Song by Roman Tam
- Language: Cantonese
- English title: Below the Lion Rock
- Written: 1979
- Released: 1979
- Genre: Cantopop
- Composer(s): Joseph Koo
- Lyricist(s): James Wong

Music video
- "獅子山下" on YouTube

= Below the Lion Rock (song) =

"Below the Lion Rock" (獅子山下) is a Cantopop song by Hong Kong singer Roman Tam. It was composed and arranged by Joseph Koo, with lyrics written by James Wong. It was written and used as the theme song of RTHK's TV show of the same name in 1979.

In the 1970s, Cantonese pop songs were starting to gain traction. Different from other Cantonese songs, "Below the Lion Rock" was not meant to be satirizing the society that time.

During the 2003 SARS outbreak, the song was often broadcast by the media in Hong Kong, and became regarded as an unofficial anthem of Hong Kong.
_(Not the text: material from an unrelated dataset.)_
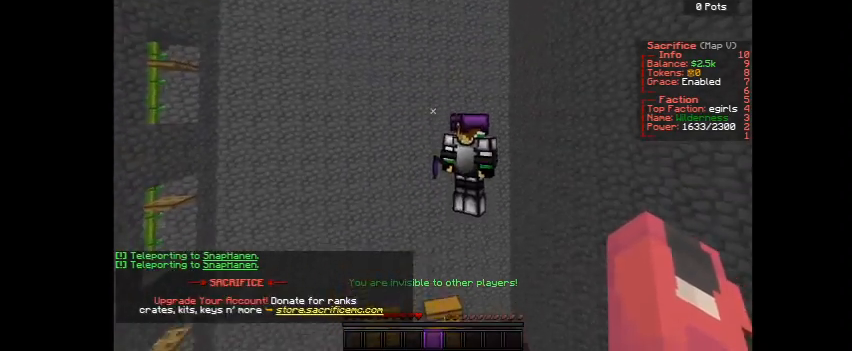
{"keys": ["d"], "mouse": [], "events": [[400, "d", "down"]]}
In 2013, the 'Hong Kong Our Home' (家是香港) campaign, run by the Hong Kong government to boost community cohesion, used lyrics from this song. In the same year, the Wikimania conference was held in Hong Kong. Its motto, 'Of one mind in pursuit of our dream; All discord set aside' (放開彼此心中矛盾，理想一起去追), is a line from this song.